Eastern and Western cultures tend to exhibit the most noticeable differences in their approaches to definitions and transformations. Browaeys and Price (2015) describe the two counterparts as “being” and “doing”, with the latter being more focused on actions while the former concentrates on relationships. “Cross-cultural studies” (n.d.) states that the two paradigms employ different concepts of change, with “doing” demanding an immediate shift and “being” favouring a gradual transformation. An optimal approach in a diverse company would utilise a combination of the two methods, although uniting them may prove difficult due to their conflicting natures and potential employee rejection.
The intangible nature of culture and the need to answer the needs of a sizable and heterogeneous workforce make cultural change a challenging process. According to Hacker (2015), the task demands a change in the basic semi-conscious perceptions of individuals and cannot be achieved with only modifications to policies, procedures, or structure. However, the alterations also cannot alienate the original founding staff of the organisation that was responsible for forming the initial culture. Alvesson and Svenningsson (2015) note that the ability of top management to provoke positive alterations in companies is still in question. It is possible that the goal cannot be achieved consistently using the current knowledge on cultural change, and leaders have to rely on their beliefs and take risks if they want to try.

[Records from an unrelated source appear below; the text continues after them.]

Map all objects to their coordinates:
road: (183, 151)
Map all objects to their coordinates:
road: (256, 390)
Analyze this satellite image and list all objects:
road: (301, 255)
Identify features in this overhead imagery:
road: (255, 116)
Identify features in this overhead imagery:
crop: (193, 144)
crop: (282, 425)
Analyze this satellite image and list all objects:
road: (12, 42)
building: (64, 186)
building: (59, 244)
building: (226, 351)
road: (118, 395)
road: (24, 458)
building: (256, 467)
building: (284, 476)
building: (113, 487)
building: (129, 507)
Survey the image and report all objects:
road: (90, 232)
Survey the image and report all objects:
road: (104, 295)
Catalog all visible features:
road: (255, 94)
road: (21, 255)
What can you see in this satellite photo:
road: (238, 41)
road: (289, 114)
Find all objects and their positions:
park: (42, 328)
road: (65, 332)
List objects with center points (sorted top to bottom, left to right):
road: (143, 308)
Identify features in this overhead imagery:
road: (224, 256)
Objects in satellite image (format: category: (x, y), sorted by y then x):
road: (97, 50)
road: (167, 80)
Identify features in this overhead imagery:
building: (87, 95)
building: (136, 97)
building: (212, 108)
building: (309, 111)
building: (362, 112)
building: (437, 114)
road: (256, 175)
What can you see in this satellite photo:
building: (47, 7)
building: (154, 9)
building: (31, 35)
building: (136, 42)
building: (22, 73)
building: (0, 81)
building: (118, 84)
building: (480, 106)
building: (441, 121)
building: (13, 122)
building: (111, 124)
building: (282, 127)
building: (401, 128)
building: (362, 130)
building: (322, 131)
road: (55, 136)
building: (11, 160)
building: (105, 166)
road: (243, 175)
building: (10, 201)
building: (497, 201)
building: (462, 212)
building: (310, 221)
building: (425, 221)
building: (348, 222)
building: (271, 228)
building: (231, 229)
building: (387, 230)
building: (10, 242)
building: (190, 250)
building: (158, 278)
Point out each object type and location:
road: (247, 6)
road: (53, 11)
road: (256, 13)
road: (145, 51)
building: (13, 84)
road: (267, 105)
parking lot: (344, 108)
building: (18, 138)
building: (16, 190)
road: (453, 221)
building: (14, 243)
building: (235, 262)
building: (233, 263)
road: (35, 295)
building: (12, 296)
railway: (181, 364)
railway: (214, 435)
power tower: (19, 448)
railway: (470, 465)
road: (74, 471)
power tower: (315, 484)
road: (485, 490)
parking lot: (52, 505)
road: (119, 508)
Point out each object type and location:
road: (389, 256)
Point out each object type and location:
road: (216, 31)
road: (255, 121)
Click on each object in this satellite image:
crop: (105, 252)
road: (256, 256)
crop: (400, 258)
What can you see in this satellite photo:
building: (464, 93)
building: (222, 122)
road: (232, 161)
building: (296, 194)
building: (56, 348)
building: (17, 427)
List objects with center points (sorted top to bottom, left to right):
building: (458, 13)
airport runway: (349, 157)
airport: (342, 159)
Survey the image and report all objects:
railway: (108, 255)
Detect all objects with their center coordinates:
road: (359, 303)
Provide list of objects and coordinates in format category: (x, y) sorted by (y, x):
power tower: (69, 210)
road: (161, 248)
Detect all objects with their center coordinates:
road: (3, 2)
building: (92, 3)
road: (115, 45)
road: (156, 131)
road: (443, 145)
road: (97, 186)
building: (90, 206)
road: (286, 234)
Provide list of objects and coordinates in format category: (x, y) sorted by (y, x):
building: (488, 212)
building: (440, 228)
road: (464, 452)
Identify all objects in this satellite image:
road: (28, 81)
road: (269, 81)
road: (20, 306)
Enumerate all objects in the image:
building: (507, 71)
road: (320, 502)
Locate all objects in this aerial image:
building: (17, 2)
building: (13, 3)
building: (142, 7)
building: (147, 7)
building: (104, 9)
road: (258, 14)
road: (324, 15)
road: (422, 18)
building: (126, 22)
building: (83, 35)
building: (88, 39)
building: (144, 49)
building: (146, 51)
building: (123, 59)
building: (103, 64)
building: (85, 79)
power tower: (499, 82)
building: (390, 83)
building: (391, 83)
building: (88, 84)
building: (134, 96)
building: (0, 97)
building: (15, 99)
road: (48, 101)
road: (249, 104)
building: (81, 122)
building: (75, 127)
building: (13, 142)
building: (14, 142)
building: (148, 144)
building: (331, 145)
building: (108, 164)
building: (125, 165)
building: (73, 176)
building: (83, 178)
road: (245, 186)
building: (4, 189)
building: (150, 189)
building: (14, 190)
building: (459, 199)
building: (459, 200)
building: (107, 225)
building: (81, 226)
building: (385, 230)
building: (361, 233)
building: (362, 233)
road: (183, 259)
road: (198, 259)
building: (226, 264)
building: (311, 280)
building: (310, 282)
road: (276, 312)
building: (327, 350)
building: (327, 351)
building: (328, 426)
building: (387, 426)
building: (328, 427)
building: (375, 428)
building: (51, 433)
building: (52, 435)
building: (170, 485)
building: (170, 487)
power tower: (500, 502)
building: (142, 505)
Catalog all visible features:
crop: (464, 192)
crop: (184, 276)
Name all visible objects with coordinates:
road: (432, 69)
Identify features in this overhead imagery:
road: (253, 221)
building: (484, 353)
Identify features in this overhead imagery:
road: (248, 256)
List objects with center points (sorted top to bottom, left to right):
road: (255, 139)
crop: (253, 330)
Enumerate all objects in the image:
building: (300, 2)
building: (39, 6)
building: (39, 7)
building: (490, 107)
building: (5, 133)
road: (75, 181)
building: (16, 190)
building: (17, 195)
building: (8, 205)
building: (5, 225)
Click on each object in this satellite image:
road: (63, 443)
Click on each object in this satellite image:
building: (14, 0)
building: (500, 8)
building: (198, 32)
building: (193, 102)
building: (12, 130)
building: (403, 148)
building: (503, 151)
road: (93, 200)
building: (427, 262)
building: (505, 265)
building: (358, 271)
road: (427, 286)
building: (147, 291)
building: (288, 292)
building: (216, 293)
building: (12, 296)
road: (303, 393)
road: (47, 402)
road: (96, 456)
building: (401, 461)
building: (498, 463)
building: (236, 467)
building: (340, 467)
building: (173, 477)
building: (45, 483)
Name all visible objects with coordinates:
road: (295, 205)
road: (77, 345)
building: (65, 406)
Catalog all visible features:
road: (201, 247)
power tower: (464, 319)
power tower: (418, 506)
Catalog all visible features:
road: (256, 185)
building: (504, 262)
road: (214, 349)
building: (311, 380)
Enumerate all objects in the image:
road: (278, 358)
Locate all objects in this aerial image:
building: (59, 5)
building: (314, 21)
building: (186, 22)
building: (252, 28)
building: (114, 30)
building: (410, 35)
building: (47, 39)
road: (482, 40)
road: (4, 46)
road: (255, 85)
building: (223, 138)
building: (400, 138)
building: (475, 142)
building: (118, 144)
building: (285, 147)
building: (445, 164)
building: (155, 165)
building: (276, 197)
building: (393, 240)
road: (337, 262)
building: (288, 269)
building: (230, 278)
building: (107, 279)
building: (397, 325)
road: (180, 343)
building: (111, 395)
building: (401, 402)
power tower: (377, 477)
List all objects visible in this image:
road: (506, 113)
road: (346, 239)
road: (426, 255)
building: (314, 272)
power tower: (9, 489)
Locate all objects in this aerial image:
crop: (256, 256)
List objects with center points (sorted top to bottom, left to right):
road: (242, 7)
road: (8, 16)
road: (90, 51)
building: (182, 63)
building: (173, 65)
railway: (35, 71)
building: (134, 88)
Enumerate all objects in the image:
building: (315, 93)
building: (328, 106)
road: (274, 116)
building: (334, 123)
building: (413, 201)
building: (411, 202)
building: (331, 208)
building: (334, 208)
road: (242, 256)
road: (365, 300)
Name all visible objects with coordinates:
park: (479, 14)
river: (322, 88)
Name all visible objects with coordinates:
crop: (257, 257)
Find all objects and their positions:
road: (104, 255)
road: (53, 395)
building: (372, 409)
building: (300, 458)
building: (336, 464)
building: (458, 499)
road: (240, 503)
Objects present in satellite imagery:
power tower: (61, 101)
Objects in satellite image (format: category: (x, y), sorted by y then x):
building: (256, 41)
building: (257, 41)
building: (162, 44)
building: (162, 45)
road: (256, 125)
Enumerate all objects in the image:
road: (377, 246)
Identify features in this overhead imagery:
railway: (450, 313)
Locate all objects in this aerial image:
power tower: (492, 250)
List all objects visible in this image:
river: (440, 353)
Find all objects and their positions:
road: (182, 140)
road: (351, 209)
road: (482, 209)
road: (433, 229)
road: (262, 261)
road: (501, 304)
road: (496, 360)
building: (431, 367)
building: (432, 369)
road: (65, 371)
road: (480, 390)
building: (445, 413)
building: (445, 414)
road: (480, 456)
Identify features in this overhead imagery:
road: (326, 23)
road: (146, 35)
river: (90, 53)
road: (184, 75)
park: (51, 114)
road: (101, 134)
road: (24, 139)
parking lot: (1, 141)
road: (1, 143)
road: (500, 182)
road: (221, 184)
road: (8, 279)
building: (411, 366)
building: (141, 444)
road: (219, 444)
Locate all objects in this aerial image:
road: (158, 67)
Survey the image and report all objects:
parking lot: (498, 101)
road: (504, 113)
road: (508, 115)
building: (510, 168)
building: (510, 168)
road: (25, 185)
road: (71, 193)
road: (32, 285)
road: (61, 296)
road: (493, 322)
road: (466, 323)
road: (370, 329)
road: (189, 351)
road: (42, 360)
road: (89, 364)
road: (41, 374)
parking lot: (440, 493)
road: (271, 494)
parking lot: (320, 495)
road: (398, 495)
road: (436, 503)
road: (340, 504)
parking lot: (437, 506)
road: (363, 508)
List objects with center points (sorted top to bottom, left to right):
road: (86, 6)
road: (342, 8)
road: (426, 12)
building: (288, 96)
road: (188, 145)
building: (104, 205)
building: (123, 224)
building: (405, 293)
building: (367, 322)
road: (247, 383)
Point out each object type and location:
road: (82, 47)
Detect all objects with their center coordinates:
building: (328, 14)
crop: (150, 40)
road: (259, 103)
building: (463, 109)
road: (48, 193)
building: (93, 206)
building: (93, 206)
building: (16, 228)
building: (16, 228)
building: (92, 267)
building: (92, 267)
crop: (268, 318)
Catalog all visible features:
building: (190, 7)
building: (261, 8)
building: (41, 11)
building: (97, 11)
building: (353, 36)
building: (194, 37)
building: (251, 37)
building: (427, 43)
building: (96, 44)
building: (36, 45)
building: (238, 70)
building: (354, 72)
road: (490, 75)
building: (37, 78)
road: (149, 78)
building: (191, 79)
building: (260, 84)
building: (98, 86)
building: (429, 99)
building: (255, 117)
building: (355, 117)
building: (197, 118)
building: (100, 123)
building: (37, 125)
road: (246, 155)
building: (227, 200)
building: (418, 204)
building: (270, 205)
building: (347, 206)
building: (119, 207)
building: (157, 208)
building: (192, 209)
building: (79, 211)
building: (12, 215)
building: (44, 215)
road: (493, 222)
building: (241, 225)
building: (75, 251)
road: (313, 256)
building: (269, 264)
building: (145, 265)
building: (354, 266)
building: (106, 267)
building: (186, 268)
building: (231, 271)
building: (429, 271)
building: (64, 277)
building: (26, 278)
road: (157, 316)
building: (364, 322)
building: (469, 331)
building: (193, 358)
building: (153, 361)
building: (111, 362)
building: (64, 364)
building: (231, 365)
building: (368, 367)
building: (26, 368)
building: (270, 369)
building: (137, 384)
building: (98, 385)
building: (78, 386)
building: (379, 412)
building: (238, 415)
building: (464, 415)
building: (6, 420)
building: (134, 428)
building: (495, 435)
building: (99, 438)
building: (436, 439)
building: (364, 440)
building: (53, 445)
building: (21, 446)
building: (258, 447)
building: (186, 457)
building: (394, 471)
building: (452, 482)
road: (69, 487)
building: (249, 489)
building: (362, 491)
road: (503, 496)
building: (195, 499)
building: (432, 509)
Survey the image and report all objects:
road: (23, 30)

There exists a multitude of factors that differentiate people, and taking them all into account to promote acceptance and diversity is a challenging task. Various cultures employ fundamentally different approaches to organisation and transformation, making unification a desirable but often unrealistic goal. The process is a matter of balancing the imprecise perception and beliefs of various staff members, which may not be possible for upper management employees. Nevertheless, the effort should be encouraged, and further research of successes is necessary.
Alvesson, M., & Sveningsson, S. (2015). Changing organizational culture: Cultural change work in progress. New York, NY: Routledge.
Browaeys, M.-J., & Price, R. (2015). Understanding cross-cultural management (3rd ed.). Harlow, England: Pearson Education.
Cross-cultural studies. (n.d.). Retrieved from
Hacker, S. K. (2015). Leading cultural transformation. Journal for Quality & Participation, 37(4), 13-16.
Saintilan, P., & Schreiber, P. (2017). Managing organizations in the creative economy: Organizational behaviour for the cultural sector. Abingdon-on-Thames, United Kingdom: Routledge.